Untreueverdacht gegen Leonore Gewessler (Grüne): Ihre Millionen-Kampagne wirft Fragen auf – und ebenso das Schweigen der Justiz.APA/HANS KLAUS TECHT
Dem exxpress liegt eine umfangreiche anonyme Sachverhaltsdarstellung vor, die an die Oberstaatsanwaltschaft Wien sowie an die Staatsanwaltschaft Wien übermittelt wurde. Der brisante Vorwurf: Untreue.
Die Anschuldigungen richten sich direkt gegen das Klimaschutzministerium unter Ex-Grünen-Ministerin Leonore Gewessler.

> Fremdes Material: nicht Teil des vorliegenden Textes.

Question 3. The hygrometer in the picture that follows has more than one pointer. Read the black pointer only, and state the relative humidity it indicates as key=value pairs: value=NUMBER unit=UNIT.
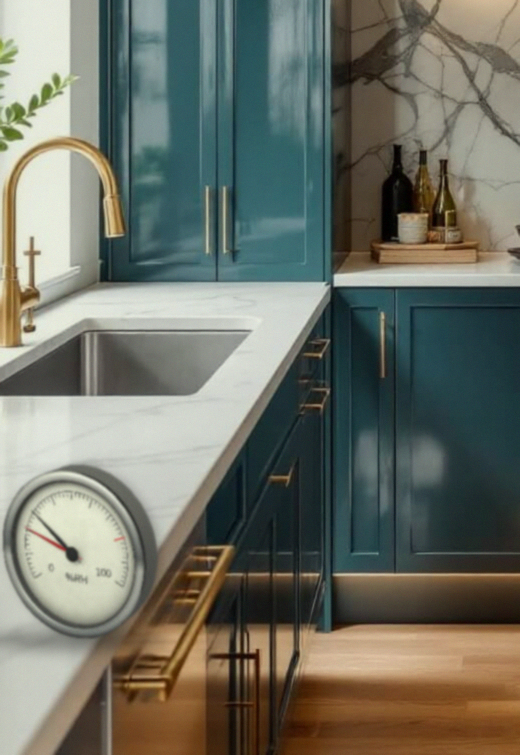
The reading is value=30 unit=%
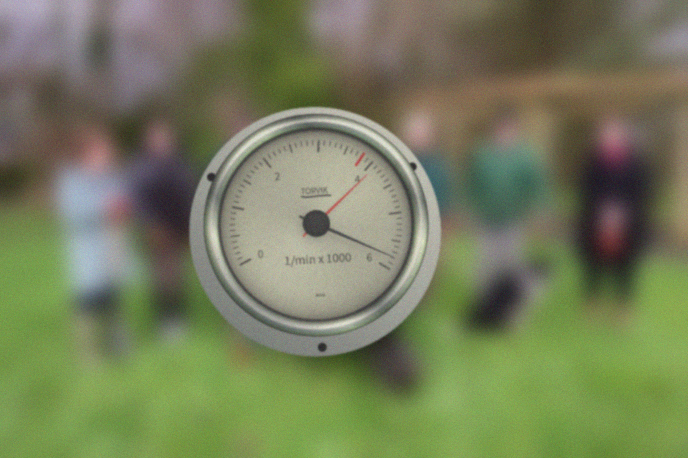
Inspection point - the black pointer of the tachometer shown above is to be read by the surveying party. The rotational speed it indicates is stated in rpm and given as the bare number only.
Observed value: 5800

4,85 Millionen Euro – für eine Kampagne mit „kaum Informationswert“
Zwischen 2021 und 2022 investierte Gewesslers Ministerium insgesamt 4,85 Millionen Euro Steuergeld in die Kampagne „Raus aus Öl und Gas“: 1,76 Millionen Euro im zweiten Halbjahr 2021 und weitere 3,09 Millionen Euro im Jahr 2022.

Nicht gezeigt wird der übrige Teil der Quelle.